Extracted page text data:
--
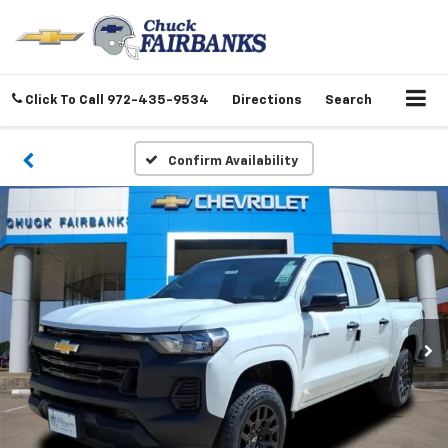
Click To Call
972-435-9534
Directions
Search
Confirm Availability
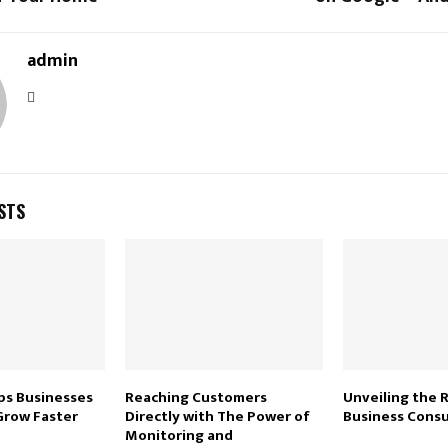
admin
STS
ps Businesses
Reaching Customers
Unveiling the 
Grow Faster
Directly with The Power of
Business Consu
Monitoring and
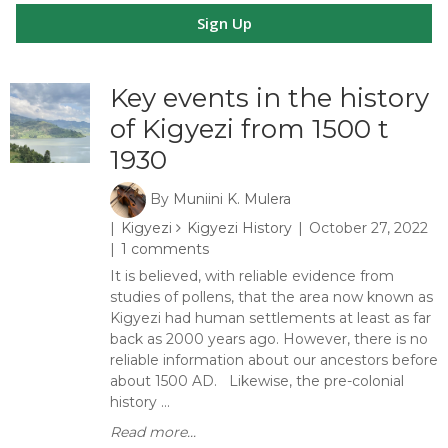
Sign Up
Key events in the history
of Kigyezi from 1500 t
1930
By
Muniini K. Mulera
Kigyezi
Kigyezi History
October 27, 2022
1 comments
It is believed, with reliable evidence from
studies of pollens, that the area now known as
Kigyezi had human settlements at least as far
back as 2000 years ago. However, there is no
reliable information about our ancestors before
about 1500 AD. Likewise, the pre-colonial
history ...
Read more...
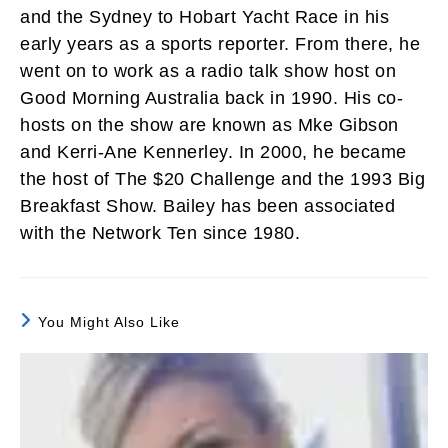
and the Sydney to Hobart Yacht Race in his
early years as a sports reporter. From there, he
went on to work as a radio talk show host on
Good Morning Australia back in 1990. His co-
hosts on the show are known as Mke Gibson
and Kerri-Ane Kennerley. In 2000, he became
the host of The $20 Challenge and the 1993 Big
Breakfast Show. Bailey has been associated
with the Network Ten since 1980.
You Might Also Like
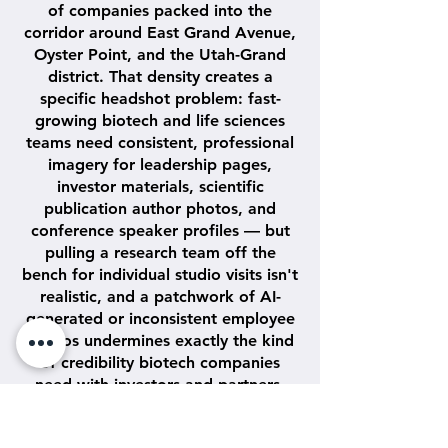
of companies packed into the
corridor around East Grand Avenue,
Oyster Point, and the Utah-Grand
district. That density creates a
specific headshot problem: fast-
growing biotech and life sciences
teams need consistent, professional
imagery for leadership pages,
investor materials, scientific
publication author photos, and
conference speaker profiles — but
pulling a research team off the
bench for individual studio visits isn't
realistic, and a patchwork of AI-
generated or inconsistent employee
photos undermines exactly the kind
of credibility biotech companies
need with investors and partners.
Camerawerkz solves this with a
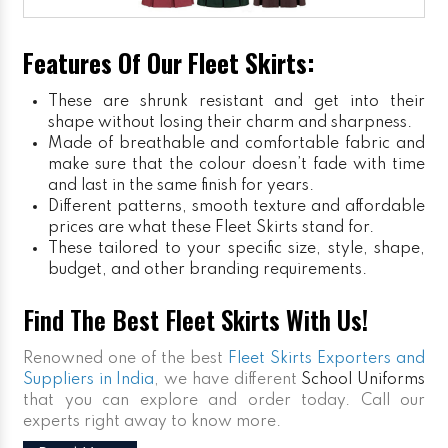
Features Of Our Fleet Skirts:
These are shrunk resistant and get into their
shape without losing their charm and sharpness.
Made of breathable and comfortable fabric and
make sure that the colour doesn’t fade with time
and last in the same finish for years.
Different patterns, smooth texture and affordable
prices are what these Fleet Skirts stand for.
These tailored to your specific size, style, shape,
budget, and other branding requirements.
Find The Best Fleet Skirts With Us!
Renowned one of the best
Fleet Skirts Exporters and
Suppliers in India
, we have different
School Uniforms
that you can explore and order today. Call our
experts right away to know more.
--
Figure out how many lines above include the string "Skirts", then report that number and nothing else.

Task result:
4